>The options model matters: if you model an ambulance ride as a roulette wheel, you only expect to pay if you get very unlucky. If you model it as an option, you expect to pay even if you never use it.

There are plenty of services that have high fixed costs but low marginal costs, but we don't use the "options" framing. A movie costs tens to hundreds of millions to make, but otherwise costs very little to deliver. Their price are also fixed, rather than dynamically priced. Yet when a movie bombs, nobody is like "wow I guess they shouldn't have been selling an option for 2 hours of entertainment for $20!". It's a price problem, first and foremost, caused by insurance companies and medicare strongarming them.

I don't think you fully grasped the concept of an option, which is why it isn't illustrative for you; no one is purchasing the right to see a movie regardless of how much it turns out to cost to show.
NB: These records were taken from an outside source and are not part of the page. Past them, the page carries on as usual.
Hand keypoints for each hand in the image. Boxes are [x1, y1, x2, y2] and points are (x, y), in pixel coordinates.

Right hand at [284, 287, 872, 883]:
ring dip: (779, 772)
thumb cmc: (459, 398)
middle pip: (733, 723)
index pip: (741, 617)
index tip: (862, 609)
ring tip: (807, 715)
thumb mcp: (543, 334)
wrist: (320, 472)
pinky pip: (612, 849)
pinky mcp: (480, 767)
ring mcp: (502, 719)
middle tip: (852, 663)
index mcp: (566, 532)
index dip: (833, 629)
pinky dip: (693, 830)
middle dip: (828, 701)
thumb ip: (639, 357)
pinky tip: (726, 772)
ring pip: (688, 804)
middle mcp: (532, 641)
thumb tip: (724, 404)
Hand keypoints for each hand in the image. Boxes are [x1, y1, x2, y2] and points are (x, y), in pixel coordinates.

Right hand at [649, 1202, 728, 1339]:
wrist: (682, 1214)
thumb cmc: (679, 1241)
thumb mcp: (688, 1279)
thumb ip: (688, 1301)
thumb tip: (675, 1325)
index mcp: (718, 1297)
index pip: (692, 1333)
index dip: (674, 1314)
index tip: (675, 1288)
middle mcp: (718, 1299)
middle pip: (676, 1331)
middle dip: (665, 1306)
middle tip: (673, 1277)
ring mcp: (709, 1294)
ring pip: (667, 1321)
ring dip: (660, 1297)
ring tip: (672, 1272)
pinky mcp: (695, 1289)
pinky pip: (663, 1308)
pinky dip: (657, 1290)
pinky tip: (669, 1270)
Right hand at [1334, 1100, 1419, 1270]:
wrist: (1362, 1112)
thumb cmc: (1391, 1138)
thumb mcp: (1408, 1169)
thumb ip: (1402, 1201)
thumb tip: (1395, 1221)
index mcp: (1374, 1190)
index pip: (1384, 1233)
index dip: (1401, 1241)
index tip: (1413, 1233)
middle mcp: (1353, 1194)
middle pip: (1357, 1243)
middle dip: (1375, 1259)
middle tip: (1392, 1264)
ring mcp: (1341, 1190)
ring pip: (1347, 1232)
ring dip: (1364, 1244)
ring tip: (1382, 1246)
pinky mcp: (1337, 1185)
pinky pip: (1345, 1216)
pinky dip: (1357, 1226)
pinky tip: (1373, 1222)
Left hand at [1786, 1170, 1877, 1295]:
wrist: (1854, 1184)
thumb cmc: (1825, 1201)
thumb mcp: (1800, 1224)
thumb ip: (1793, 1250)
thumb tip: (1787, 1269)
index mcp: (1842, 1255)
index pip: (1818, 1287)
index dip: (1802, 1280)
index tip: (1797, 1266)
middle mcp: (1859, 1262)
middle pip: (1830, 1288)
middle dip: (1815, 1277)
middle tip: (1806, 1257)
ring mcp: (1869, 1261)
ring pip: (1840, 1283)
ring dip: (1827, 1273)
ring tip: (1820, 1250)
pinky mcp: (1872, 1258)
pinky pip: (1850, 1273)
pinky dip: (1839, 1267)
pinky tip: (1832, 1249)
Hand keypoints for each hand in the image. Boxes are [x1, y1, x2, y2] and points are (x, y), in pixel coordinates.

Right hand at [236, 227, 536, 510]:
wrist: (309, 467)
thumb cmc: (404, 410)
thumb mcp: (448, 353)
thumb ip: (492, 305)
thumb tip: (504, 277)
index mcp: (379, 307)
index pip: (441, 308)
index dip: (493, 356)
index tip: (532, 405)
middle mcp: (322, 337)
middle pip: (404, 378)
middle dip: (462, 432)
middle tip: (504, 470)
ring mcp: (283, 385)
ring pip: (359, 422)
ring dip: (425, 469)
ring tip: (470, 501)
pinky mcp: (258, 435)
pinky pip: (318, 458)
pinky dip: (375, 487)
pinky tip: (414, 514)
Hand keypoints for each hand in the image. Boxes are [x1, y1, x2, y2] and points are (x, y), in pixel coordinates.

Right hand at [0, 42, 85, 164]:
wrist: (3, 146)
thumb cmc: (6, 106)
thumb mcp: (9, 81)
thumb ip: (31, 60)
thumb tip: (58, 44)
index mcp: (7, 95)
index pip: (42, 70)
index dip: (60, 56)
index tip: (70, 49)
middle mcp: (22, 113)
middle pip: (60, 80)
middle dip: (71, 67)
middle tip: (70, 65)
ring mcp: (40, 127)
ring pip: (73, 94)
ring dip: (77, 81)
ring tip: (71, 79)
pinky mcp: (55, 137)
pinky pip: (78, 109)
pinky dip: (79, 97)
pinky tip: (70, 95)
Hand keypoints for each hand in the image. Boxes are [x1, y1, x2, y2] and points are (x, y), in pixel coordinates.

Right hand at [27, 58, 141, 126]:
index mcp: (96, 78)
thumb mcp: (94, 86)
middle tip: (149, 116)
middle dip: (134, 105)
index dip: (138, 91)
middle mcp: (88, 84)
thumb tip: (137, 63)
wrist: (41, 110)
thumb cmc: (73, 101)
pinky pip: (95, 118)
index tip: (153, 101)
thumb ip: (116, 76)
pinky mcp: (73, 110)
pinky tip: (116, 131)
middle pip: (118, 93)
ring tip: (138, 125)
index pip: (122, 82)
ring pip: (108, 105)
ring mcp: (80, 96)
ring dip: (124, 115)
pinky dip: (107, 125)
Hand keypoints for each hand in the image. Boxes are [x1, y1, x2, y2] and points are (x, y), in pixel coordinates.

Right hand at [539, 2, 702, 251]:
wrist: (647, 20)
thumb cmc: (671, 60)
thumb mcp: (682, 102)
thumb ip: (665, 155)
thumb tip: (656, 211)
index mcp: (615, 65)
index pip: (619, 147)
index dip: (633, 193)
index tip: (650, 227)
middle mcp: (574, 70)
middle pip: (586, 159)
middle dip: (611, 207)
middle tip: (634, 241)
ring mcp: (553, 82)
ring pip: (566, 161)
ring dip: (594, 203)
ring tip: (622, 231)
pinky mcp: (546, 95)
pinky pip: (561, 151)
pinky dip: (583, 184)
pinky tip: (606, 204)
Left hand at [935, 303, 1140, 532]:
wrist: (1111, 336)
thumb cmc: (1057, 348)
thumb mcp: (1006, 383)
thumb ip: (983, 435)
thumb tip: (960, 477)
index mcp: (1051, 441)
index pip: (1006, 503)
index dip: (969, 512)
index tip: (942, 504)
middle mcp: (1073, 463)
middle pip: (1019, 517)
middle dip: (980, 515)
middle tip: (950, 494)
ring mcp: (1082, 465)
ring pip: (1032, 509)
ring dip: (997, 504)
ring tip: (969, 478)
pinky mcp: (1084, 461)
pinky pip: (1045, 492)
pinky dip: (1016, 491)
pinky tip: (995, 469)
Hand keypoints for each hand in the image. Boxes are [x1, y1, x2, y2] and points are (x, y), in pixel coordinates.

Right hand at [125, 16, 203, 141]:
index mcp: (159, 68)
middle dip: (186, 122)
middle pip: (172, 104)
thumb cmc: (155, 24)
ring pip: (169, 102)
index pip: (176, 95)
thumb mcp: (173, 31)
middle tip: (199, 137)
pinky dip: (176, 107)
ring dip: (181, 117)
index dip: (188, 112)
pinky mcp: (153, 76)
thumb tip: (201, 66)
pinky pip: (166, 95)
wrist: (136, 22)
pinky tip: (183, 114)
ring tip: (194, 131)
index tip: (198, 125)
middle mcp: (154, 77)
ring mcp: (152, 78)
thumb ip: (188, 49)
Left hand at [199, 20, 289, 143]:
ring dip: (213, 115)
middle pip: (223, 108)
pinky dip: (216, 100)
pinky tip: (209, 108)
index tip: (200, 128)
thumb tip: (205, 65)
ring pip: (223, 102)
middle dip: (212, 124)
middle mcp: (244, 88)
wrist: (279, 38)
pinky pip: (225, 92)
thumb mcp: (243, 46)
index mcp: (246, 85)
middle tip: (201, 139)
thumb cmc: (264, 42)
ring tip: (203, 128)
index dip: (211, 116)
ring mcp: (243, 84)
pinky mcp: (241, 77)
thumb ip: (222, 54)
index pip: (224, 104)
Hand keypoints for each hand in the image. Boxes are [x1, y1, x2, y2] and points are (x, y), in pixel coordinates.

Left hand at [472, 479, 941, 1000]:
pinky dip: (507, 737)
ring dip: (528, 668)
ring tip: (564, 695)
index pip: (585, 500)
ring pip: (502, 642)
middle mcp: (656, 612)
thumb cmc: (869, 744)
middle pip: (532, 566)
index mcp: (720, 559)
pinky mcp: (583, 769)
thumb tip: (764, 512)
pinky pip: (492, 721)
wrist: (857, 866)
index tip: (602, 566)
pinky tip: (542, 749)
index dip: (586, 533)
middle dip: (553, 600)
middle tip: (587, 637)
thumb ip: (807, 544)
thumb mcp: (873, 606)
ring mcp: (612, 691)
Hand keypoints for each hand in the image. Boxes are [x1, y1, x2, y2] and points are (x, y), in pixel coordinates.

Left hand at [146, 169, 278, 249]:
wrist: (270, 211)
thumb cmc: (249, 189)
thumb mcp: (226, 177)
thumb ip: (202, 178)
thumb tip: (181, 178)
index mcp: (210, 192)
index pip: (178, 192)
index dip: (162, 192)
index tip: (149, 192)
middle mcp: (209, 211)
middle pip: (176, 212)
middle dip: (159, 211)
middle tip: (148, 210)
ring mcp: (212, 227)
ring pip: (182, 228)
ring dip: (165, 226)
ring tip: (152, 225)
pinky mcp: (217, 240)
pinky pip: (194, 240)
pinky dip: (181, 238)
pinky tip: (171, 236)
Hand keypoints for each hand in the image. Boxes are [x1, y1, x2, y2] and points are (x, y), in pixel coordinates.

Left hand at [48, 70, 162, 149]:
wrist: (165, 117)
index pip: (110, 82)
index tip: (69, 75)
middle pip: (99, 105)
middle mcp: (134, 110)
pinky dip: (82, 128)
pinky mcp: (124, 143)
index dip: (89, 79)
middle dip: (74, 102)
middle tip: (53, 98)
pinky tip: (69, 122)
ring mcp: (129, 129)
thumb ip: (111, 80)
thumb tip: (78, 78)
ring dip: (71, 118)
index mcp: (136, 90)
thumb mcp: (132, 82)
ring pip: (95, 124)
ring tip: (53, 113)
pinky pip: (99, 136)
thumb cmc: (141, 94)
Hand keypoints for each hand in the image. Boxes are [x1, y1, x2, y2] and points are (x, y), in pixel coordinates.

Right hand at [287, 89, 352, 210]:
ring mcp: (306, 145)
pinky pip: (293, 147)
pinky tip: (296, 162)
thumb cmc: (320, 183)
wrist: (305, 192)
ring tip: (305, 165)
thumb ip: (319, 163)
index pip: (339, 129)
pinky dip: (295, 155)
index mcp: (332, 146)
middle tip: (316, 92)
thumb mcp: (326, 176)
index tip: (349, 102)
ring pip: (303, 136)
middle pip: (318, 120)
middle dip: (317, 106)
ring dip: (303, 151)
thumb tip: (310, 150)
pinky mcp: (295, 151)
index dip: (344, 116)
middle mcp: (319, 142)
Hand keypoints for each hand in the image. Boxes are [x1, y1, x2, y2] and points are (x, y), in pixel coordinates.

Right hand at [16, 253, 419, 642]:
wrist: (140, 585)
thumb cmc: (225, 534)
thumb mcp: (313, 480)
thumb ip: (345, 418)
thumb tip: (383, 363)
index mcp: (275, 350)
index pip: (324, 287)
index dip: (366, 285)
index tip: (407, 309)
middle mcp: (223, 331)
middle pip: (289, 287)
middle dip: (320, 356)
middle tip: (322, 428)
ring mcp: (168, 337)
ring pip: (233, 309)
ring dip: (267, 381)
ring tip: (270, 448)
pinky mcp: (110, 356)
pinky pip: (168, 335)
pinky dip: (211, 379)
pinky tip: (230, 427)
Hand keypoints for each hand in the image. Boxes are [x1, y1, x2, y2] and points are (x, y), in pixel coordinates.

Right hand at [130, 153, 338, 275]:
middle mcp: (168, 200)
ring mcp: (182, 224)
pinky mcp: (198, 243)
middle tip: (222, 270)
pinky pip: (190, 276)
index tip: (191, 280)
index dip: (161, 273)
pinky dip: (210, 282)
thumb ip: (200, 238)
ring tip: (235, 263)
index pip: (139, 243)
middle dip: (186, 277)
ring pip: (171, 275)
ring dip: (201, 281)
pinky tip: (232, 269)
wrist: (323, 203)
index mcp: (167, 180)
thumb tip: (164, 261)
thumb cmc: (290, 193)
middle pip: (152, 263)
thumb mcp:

It's the movie maker that would love to buy an option that makes you promise to buy a ticket, even if the movie turns out bad.

>I don't think you fully grasped the concept of an option, which is why it isn't illustrative for you

I perfectly do know what an option is. It's just not relevant to the discussion, or at least not necessary. If you're selling a service that costs $2k of amortized costs to provide for $300, because that's all medicare/insurance companies are willing to pay, that's not a problem because you're offering options, it's an issue because you're charging too little. You're losing money because the numbers simply don't pencil out, not because you sold a bunch of options and sharp jane st traders cleaned you out. In any other situation where you're charging less than what it costs to provide, people just call it "bad business model", not "you're selling options" or whatever.